2番(蔵野恵美子君)                   
 では、学童クラブの件で再度お尋ねいたします。  現行では、市立を中心にという御回答で、研究はするけれども、当面はということですけれども、他の自治体の例で申し上げると、お隣の西東京市、ちょっと市役所に確認してみたのですが、現在、公設公営、公設民営、合わせて30の学童クラブがありまして、特に条例がどうということではなくて、ごく当たり前に最初から私立の小学校の児童も受け入れてきたし、たとえ1人でも、プライベートな休暇じゃないので、学校の休暇という理由であれば、前日までに届け出をすれば朝から開館していますという回答だったんですね。私も、私立小学校を受け入れるとなったのであれば、条例の改正なり体制の改正をしないといけないと思うんですね。というのは、私立を受け入れるようになりましたと公言されているわけですから、これは対等に受け入れるようになったとは思えないですよね。ですので、こういった近隣自治体の取り組みに対する市長のお考えを、再度確認させていただきたいなと思います。

 それから、児童青少年課の回答の中では、1人とか2人のためにあけるのは、費用の問題もあるのでという御回答だったんですけれども、現在、私立小学校の方は19名ですね。その児童が1年間に一体何回、こんな特別な休暇に利用するのかというのは、大した比率でもないと私は思うんですけれども、要はやる気の問題じゃないかなと私は思ってしまったんですね。その点についての見解を再度確認させてください。



市 長(邑上守正君)                   
  決して後ろ向きにとらえているわけじゃなくて、さまざまな学童クラブについては、この間充実してきたわけであります。

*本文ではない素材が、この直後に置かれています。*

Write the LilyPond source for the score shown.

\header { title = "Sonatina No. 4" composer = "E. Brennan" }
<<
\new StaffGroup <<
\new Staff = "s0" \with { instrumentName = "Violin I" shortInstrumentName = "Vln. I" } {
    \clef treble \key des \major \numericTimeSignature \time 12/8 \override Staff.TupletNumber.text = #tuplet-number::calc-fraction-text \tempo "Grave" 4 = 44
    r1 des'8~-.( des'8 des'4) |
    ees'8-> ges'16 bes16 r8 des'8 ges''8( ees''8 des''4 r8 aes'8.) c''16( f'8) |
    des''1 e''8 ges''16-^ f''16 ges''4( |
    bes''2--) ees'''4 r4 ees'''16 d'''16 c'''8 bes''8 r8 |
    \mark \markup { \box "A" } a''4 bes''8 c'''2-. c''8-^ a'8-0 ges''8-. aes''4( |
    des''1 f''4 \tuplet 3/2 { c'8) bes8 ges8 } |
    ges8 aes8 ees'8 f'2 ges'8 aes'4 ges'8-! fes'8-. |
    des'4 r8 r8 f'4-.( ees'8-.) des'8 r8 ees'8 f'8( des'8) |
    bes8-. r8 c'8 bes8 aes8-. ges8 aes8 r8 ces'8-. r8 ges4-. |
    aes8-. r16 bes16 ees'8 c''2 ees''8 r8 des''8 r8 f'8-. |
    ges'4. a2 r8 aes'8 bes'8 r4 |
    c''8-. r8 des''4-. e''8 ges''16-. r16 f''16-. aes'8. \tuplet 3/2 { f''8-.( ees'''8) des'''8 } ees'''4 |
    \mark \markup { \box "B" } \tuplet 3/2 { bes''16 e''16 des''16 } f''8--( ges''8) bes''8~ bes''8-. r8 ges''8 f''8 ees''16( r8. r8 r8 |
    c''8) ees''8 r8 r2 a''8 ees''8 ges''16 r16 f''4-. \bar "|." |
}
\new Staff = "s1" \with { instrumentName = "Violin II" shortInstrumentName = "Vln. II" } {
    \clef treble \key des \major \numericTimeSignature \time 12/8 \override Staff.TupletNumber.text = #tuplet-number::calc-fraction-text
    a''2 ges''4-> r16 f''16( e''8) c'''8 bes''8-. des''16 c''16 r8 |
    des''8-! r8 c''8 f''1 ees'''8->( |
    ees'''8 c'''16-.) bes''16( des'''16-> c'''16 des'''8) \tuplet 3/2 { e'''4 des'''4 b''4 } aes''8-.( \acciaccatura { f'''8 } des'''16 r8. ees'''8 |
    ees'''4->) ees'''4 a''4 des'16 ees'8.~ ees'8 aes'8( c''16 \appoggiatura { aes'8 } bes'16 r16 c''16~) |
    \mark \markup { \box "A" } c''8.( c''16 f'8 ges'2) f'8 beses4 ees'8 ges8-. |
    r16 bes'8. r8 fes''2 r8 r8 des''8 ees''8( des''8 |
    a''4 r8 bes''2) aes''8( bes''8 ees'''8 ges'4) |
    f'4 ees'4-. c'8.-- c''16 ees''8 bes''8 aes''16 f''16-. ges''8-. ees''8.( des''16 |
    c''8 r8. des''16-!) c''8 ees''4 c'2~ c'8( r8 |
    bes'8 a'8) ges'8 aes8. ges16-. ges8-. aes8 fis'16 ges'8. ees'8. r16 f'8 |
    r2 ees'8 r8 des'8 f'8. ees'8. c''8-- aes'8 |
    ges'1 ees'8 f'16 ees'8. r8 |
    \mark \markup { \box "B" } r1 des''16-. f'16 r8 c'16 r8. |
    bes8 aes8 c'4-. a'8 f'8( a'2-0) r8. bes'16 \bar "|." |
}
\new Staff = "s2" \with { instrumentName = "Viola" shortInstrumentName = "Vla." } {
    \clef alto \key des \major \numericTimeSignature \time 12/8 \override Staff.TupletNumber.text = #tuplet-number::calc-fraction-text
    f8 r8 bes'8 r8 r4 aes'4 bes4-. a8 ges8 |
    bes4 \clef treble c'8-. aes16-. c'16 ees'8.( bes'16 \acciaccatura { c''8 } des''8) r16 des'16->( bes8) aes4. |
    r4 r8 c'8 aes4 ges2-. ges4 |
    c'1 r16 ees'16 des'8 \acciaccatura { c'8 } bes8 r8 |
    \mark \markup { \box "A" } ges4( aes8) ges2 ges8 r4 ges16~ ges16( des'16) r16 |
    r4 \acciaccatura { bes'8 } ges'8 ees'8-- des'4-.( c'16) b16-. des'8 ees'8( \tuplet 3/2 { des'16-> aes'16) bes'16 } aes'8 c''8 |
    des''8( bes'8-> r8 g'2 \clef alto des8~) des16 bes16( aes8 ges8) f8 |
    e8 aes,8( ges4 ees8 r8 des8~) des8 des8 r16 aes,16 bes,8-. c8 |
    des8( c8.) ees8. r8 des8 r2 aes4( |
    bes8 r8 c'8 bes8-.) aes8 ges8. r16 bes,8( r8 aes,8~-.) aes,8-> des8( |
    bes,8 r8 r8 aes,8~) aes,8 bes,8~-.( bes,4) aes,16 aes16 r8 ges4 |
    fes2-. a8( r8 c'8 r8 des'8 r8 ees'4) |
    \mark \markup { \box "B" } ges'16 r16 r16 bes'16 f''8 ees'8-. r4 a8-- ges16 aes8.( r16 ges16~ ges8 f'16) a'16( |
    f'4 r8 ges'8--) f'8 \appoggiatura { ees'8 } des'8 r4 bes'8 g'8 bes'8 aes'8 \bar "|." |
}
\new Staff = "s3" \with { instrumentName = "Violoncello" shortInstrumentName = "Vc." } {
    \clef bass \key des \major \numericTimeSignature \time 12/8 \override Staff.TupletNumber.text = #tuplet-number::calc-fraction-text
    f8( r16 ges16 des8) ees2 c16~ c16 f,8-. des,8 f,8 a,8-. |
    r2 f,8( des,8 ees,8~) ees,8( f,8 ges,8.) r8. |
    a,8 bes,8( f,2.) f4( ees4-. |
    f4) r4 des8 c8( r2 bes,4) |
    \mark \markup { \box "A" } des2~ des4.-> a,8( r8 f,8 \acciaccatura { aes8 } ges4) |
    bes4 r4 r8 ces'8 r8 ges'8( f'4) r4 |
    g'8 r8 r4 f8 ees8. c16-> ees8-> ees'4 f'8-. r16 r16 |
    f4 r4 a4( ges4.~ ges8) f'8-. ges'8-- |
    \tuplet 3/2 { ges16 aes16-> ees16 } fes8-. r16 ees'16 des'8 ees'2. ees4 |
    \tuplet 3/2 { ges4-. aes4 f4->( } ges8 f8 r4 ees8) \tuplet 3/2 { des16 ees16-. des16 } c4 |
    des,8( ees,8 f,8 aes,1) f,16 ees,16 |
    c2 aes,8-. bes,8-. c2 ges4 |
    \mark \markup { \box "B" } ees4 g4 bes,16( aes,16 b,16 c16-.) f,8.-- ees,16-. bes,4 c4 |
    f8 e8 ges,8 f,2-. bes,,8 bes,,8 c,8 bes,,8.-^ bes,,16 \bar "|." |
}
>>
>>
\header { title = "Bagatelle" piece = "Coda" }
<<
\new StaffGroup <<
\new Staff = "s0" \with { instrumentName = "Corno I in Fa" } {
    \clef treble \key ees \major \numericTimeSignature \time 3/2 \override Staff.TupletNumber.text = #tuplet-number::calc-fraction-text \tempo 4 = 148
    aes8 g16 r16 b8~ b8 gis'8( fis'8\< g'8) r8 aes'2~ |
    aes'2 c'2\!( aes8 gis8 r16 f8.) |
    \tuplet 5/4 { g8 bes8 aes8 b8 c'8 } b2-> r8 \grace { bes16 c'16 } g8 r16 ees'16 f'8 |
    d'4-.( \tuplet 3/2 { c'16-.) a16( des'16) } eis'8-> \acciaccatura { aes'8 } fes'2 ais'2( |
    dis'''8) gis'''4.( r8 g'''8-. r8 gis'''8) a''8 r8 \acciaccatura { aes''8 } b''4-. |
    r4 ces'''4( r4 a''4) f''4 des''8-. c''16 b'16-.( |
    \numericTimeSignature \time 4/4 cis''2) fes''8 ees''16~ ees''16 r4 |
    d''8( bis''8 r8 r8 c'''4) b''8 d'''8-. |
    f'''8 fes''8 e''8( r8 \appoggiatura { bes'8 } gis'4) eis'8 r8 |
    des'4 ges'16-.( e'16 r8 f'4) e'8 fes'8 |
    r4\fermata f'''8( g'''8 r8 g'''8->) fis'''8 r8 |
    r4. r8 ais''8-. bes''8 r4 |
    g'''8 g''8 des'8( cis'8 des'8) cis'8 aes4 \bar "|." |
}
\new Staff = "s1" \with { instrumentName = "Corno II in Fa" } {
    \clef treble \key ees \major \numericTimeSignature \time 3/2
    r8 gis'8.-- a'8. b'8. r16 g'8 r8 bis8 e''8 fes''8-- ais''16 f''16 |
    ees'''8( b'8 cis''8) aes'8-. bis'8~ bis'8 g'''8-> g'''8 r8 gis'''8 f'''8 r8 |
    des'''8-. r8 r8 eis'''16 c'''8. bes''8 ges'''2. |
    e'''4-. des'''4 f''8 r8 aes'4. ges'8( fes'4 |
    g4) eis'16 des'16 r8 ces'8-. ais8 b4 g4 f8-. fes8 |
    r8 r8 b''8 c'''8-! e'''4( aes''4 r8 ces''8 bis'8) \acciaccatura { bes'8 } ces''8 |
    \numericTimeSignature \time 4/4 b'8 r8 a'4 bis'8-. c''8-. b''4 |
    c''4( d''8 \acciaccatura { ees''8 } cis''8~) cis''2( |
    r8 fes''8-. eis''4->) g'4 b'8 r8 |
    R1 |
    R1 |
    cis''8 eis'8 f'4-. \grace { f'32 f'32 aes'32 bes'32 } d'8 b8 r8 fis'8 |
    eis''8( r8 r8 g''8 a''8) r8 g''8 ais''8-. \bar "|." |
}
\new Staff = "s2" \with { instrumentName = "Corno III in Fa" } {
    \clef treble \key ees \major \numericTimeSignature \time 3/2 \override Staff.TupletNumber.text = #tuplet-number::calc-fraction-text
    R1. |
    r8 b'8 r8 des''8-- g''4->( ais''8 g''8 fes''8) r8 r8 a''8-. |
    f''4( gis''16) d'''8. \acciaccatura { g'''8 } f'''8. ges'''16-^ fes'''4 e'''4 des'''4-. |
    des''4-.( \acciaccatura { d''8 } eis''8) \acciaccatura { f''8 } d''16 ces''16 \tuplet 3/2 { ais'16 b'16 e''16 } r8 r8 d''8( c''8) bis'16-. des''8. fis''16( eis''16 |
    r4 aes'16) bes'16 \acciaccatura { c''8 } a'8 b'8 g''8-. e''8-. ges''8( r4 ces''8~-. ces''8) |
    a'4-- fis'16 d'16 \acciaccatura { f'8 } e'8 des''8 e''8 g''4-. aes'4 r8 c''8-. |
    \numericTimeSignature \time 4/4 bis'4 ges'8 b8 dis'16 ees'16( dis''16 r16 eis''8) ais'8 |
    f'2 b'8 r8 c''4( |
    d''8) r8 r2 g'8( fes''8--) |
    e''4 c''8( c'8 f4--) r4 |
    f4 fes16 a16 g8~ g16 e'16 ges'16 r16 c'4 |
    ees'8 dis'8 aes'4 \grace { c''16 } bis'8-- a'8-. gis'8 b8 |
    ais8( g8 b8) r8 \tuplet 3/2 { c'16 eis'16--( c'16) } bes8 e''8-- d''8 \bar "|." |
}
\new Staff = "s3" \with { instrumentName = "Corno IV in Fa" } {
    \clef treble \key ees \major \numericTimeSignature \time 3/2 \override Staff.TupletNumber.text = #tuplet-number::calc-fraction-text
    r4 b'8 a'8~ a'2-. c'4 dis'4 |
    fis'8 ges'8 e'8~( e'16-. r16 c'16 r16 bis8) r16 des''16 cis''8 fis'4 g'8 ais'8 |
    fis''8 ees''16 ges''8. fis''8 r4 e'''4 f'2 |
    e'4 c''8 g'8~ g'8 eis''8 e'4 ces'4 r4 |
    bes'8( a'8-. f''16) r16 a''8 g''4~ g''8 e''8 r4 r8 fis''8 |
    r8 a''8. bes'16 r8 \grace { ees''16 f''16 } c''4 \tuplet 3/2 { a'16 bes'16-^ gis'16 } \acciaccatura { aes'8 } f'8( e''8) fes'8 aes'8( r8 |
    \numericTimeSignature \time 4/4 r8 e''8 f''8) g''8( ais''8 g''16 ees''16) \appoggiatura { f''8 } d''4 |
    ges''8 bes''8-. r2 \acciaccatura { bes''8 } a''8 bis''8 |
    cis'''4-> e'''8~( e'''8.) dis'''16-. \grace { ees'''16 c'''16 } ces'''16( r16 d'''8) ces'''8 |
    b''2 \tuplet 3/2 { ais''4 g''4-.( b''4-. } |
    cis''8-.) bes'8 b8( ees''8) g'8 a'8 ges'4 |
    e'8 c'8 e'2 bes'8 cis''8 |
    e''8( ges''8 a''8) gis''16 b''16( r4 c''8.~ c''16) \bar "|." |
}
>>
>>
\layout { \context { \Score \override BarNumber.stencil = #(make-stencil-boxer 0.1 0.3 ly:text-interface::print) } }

例えば校内移転につきましても、この間、個々実現しましたし、時間延長もしてきた。そして、定員増もしてきておりますし、保留児ゼロというのをずっとこの間、続けているところでございます。また、入館要件の変更によりまして、私立の子どもたちの受け入れも進めてきた。障害児学童も充実をしてきた。土曜日の開所の試行をし、本格実施に向かっているところでございます。このような対応充実をこの間、一どきにしてきた経過もございますので、私立学校の受け入れも始まった直後でもございますので、もう少し経過を見ながら、ぜひ必要な対応をしてまいりたいと思っています。